Thankfully it’s only for a couple of months, to escape the Italian heat and enjoy a country with full-time work contracts and a legal minimum wage. But meanwhile, there are a lot of things about the bella vita that I’m missing. Some big, some small, but all parts of my beautiful Italian life that just can’t be recreated in England.
Convenient light switches
Okay, this is one of the smaller things, but still something of an issue every time I’m back in England. In Italy as well as most other countries in Europe, there is more than one switch for the same light placed throughout the room. Often, there’s even a switch to the main light right next to your bed. Clearly, they realised the logic in not forcing people to stumble blindly through the darkness in the early hours of the morning. Unfortunately in Britain that is exactly what we have to do. Getting ready for bed is much more complicated when you have to go to the other side of your room to turn out the light – how have we not caught on to the convenient and numerous placing of light switches yet?
Moving on to the bigger things: aperitivo. One of the finest Italian traditions that I cannot believe hasn’t passed on to other cultures. Basically, it is an alcoholic drink (generally a cocktail famed in that region, though there is also the option of beers or wines) served with finger food or appetisers. Most bars will have “aperitivo hour” before and around lunchtime and dinner. The amazing thing for a Brit is that the food is completely free! ….Okay, perhaps not entirely true as some bars seperate their aperitivo menu to increase the drinks price so that the food cost is accounted for. But still, a basic aperitivo shouldn’t cost you more than 5 euros: I’ve also had completely filling ones (by filling, I mean a whole focaccia, crisps and mini sandwiches) that cost only 2 euros 50. The tradition is also enjoyed at home if you happen to have the right food and drink in. As well the “opening up the pallet” aspect, it’s a great way to relax and socialise before a main meal.

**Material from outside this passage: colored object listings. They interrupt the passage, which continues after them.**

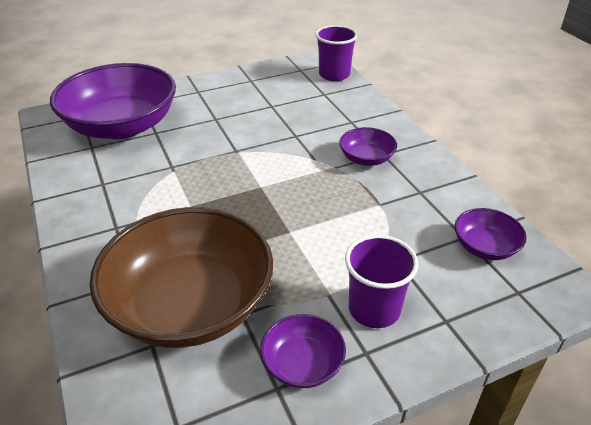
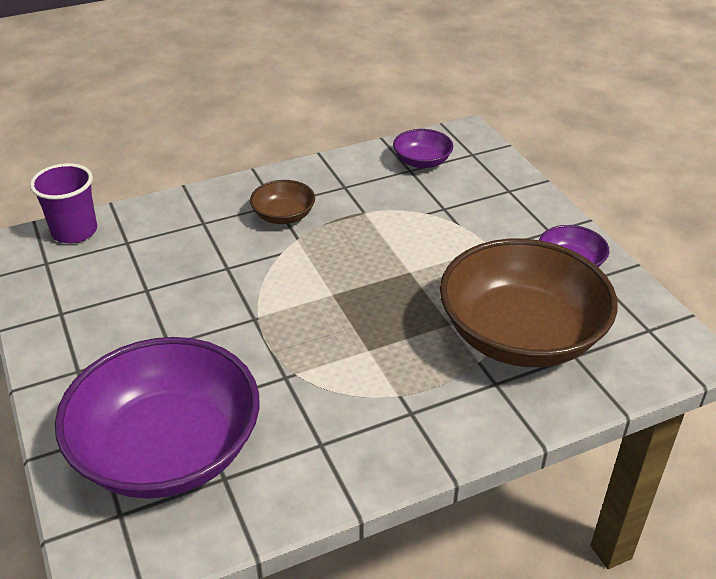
camera: 90 degrees left, 0 degrees up
(366, 158) = (283, 216): purple bowl -> brown bowl
(374, 309) = (504, 224): purple cup -> none

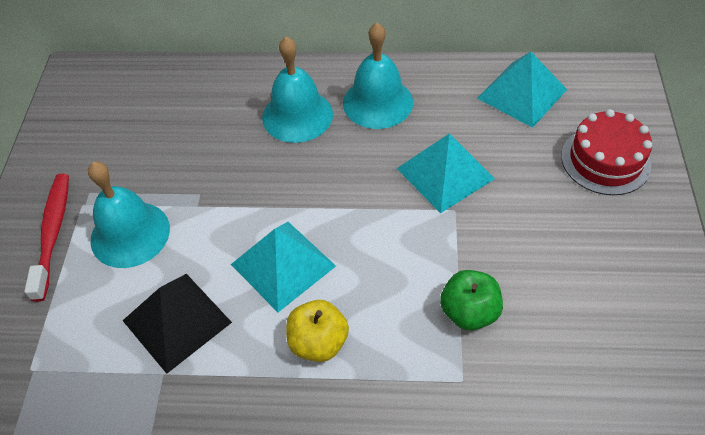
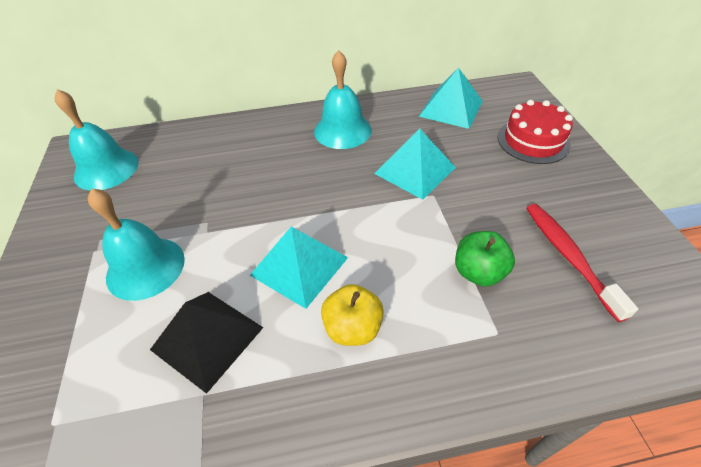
camera: 15 degrees left, 5 degrees down
(53, 233) = (66, 281): red toothbrush -> red toothbrush (568, 256)
(297, 115) = (279, 149): turquoise bell -> turquoise bell (106, 169)

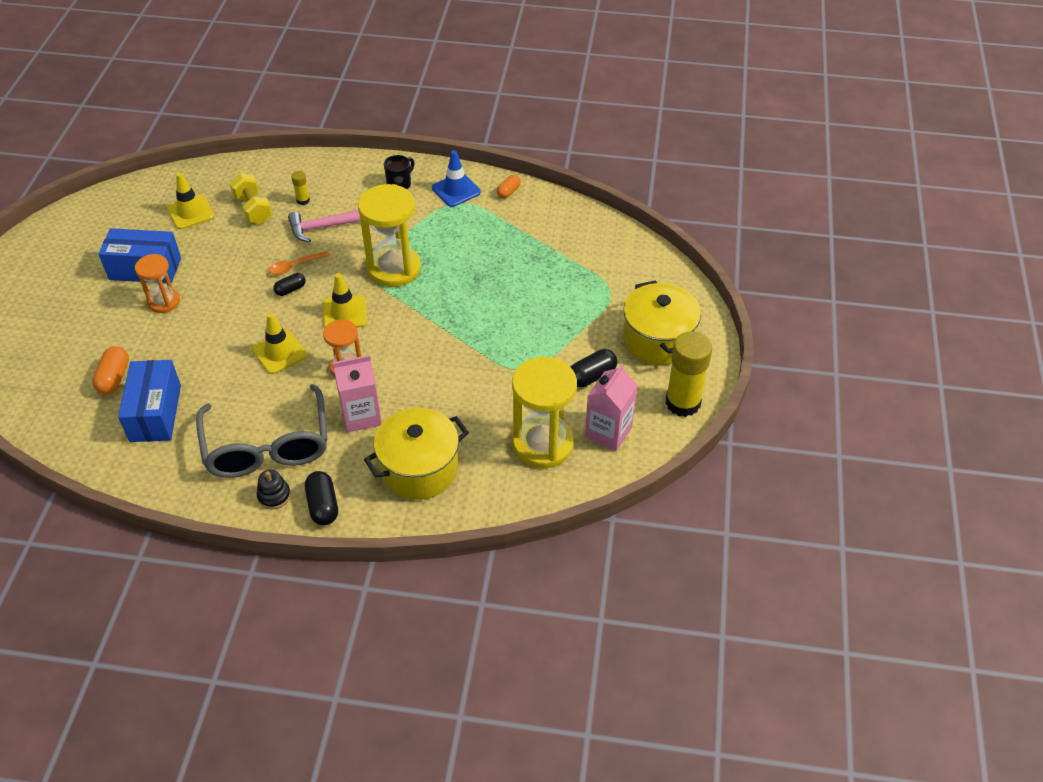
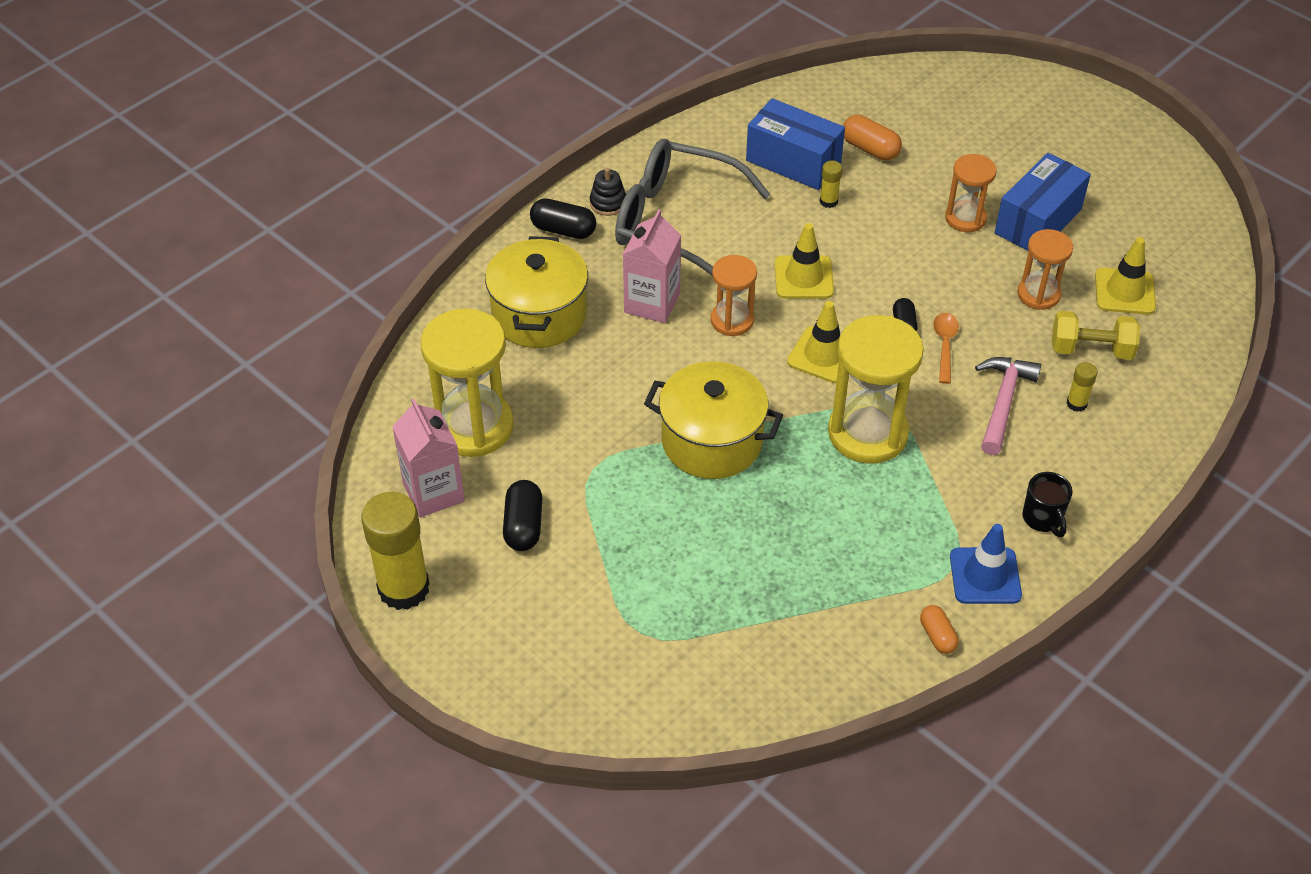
camera: 125 degrees right, 0 degrees up
(190, 374) = (828, 201): none -> yellow glue stick
(218, 245) = (1038, 294): none -> orange hourglass
(658, 339) = (517, 630): yellow pot -> yellow pot (712, 441)

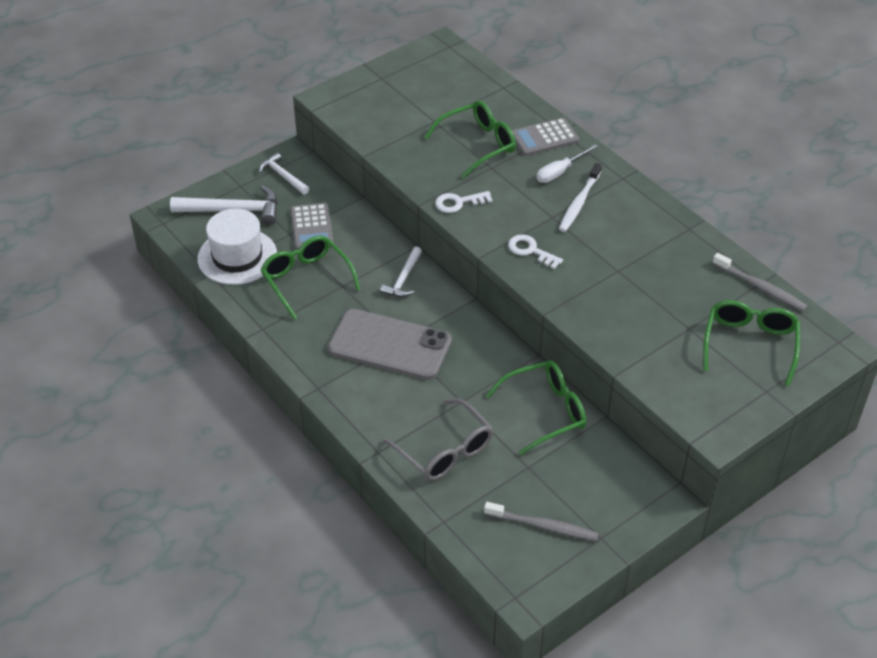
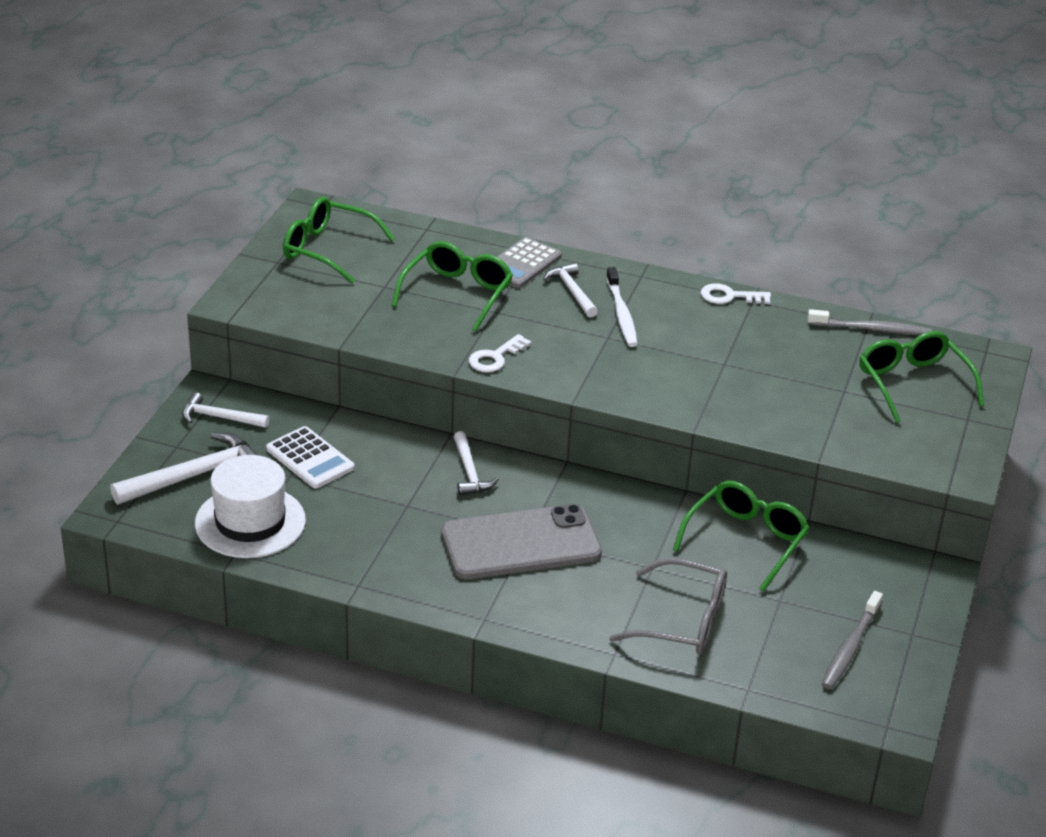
camera: 35 degrees left, 10 degrees down
(306, 280) = (359, 515): green glasses -> green glasses (328, 250)
(312, 227) = (310, 458): grey calculator -> white calculator
(530, 250) = (619, 377): white key -> white key (729, 296)
(544, 526) = (850, 648): grey toothbrush -> grey toothbrush turned 135 degrees clockwise
(560, 172) = (572, 291): white screwdriver -> white hammer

While we’re on the topic of food…I miss it. It’s well known that the English and Italian attitudes to food are very different. I won’t satisfy my Italian friends by saying Italian food beats English food every time: there are a lot of English dishes that I always miss and that are impossible to recreate in Italy. But there does seem to be a healthier theme to the Italian food culture, in that they value freshness, quality and nutritional value over the English value of quantity. Apparently the years of living in Italy have affected my appetite, because I now find myself craving salads and fresh pasta sauces more than my native pies and greasy chips. Unfortunately, fresh food is a lot more costly in Britain, and people keep looking at me strangely when I don’t want coleslaw or mayonnaise filled dressing on my salad (olive oil, vinegar and salt is just as good, if not better).
Again, something that is a lot different between our cultures. Truthfully, I still appreciate the traditional English evening of a pint in the pub with some friends, or else in front of the TV Royle Family style. But I still miss the more lively Italian evening. Italians, from my experience, enjoy the fresh air far more than us (it makes sense when you consider the warmer climate) so a free evening will be spent walking through the city or to a local beauty spot, and finding an ice cream parlour or aperitivo-serving bar along the way. I struck gold by living on Lake Garda for this: most clear evenings, you’ll find me walking down to the picturesque Moniga port, enjoying a pirlo or gelato and listening out for English tourists.